--- Provided information Enclosed Below ---
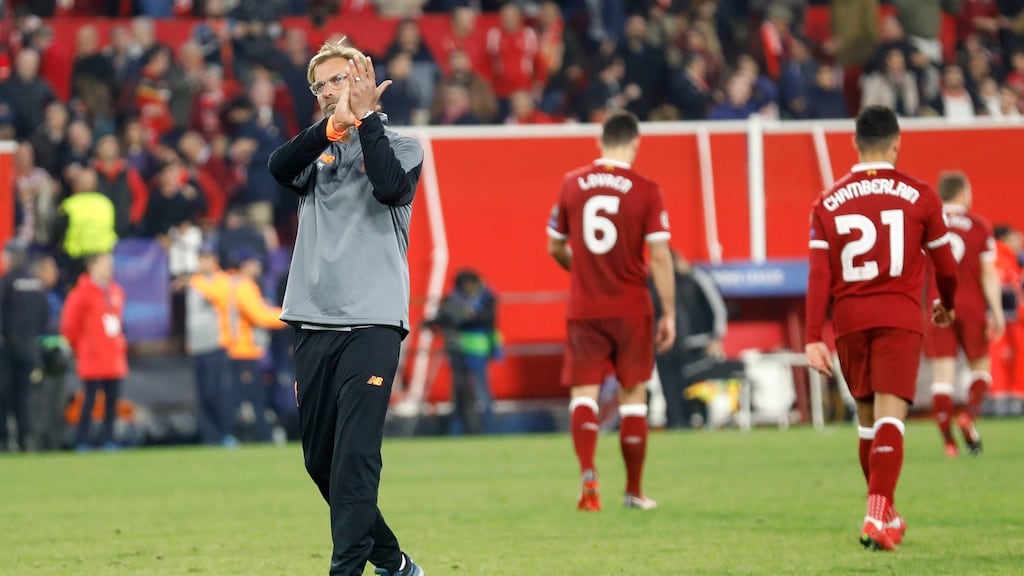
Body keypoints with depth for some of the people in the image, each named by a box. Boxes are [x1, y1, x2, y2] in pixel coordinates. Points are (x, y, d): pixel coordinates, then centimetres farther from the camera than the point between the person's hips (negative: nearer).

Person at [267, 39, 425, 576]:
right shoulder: (318, 150, 16)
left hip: (372, 323, -5)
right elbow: (279, 167, -6)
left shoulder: (401, 147, 7)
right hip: (314, 323, 5)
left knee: (354, 456, -15)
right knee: (321, 459, 9)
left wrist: (365, 117, -11)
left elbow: (391, 188, -15)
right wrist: (335, 125, -18)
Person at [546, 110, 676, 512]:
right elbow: (660, 256, -10)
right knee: (632, 397, 10)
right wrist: (669, 314, -4)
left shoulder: (572, 184, 2)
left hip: (583, 309, 1)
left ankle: (587, 472, -22)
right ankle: (634, 491, 17)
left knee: (584, 393, 2)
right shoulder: (646, 190, -6)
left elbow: (555, 248, 12)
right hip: (631, 309, -1)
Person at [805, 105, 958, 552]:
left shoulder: (828, 203, 4)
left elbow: (818, 276, -2)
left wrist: (814, 338, -2)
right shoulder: (919, 196, 0)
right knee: (889, 417, -7)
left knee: (867, 417, 16)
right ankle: (877, 516, -23)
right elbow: (945, 264, 9)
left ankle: (885, 513, 26)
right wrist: (946, 305, 29)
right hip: (900, 318, -2)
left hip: (849, 319, 2)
--- End of Enclosed Provided information ---
Copy out every line in the entries above that holds "shoulder".

right shoulder: (318, 150, 16)
left shoulder: (401, 147, 7)
left shoulder: (572, 184, 2)
right shoulder: (646, 190, -6)
left shoulder: (828, 203, 4)
right shoulder: (919, 196, 0)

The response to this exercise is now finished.